**PROBLEM DESCRIPTION:**
Transcribe the data below word for word, keeping every line unchanged and in its original order.

(Stored items)

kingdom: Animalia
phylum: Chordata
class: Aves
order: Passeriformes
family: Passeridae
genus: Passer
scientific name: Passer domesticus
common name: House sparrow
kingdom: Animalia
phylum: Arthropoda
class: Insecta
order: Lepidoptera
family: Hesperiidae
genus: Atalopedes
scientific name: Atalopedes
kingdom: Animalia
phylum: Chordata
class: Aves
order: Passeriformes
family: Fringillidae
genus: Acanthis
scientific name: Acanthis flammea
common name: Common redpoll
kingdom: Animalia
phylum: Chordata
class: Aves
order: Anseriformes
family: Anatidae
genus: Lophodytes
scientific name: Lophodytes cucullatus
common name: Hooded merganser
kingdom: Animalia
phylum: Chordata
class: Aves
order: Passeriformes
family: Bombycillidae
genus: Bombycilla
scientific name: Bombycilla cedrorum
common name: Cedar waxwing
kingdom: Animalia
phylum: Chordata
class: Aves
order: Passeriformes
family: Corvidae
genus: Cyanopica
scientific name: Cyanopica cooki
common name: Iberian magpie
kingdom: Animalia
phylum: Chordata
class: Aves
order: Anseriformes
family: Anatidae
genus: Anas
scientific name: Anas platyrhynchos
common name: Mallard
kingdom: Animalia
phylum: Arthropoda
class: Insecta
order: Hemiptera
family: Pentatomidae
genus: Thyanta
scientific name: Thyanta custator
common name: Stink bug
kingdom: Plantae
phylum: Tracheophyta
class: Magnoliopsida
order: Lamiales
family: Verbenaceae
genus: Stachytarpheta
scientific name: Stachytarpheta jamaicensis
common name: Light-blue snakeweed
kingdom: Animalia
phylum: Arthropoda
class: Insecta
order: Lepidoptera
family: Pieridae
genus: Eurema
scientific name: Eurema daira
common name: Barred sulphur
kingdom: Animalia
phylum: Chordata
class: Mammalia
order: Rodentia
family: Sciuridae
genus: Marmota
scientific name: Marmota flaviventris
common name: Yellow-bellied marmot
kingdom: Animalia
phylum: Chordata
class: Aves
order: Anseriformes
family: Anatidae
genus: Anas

**EXPECTED OUTPUT:**
kingdom: Animalia
phylum: Chordata
class: Aves
order: Passeriformes
family: Passeridae
genus: Passer
scientific name: Passer domesticus
common name: House sparrow
kingdom: Animalia
phylum: Arthropoda
class: Insecta
order: Lepidoptera
family: Hesperiidae
genus: Atalopedes
scientific name: Atalopedes
kingdom: Animalia
phylum: Chordata
class: Aves
order: Passeriformes
family: Fringillidae
genus: Acanthis
scientific name: Acanthis flammea
common name: Common redpoll
kingdom: Animalia
phylum: Chordata
class: Aves
order: Anseriformes
family: Anatidae
genus: Lophodytes
scientific name: Lophodytes cucullatus
common name: Hooded merganser
kingdom: Animalia
phylum: Chordata
class: Aves
order: Passeriformes
family: Bombycillidae
genus: Bombycilla
scientific name: Bombycilla cedrorum
common name: Cedar waxwing
kingdom: Animalia
phylum: Chordata
class: Aves
order: Passeriformes
family: Corvidae
genus: Cyanopica
scientific name: Cyanopica cooki
common name: Iberian magpie
kingdom: Animalia
phylum: Chordata
class: Aves
order: Anseriformes
family: Anatidae
genus: Anas
scientific name: Anas platyrhynchos
common name: Mallard
kingdom: Animalia
phylum: Arthropoda
class: Insecta
order: Hemiptera
family: Pentatomidae
genus: Thyanta
scientific name: Thyanta custator
common name: Stink bug
kingdom: Plantae
phylum: Tracheophyta
class: Magnoliopsida
order: Lamiales
family: Verbenaceae
genus: Stachytarpheta
scientific name: Stachytarpheta jamaicensis
common name: Light-blue snakeweed
kingdom: Animalia
phylum: Arthropoda
class: Insecta
order: Lepidoptera
family: Pieridae
genus: Eurema
scientific name: Eurema daira
common name: Barred sulphur
kingdom: Animalia
phylum: Chordata
class: Mammalia
order: Rodentia
family: Sciuridae
genus: Marmota
scientific name: Marmota flaviventris
common name: Yellow-bellied marmot
kingdom: Animalia
phylum: Chordata
class: Aves
order: Anseriformes
family: Anatidae
genus: Anas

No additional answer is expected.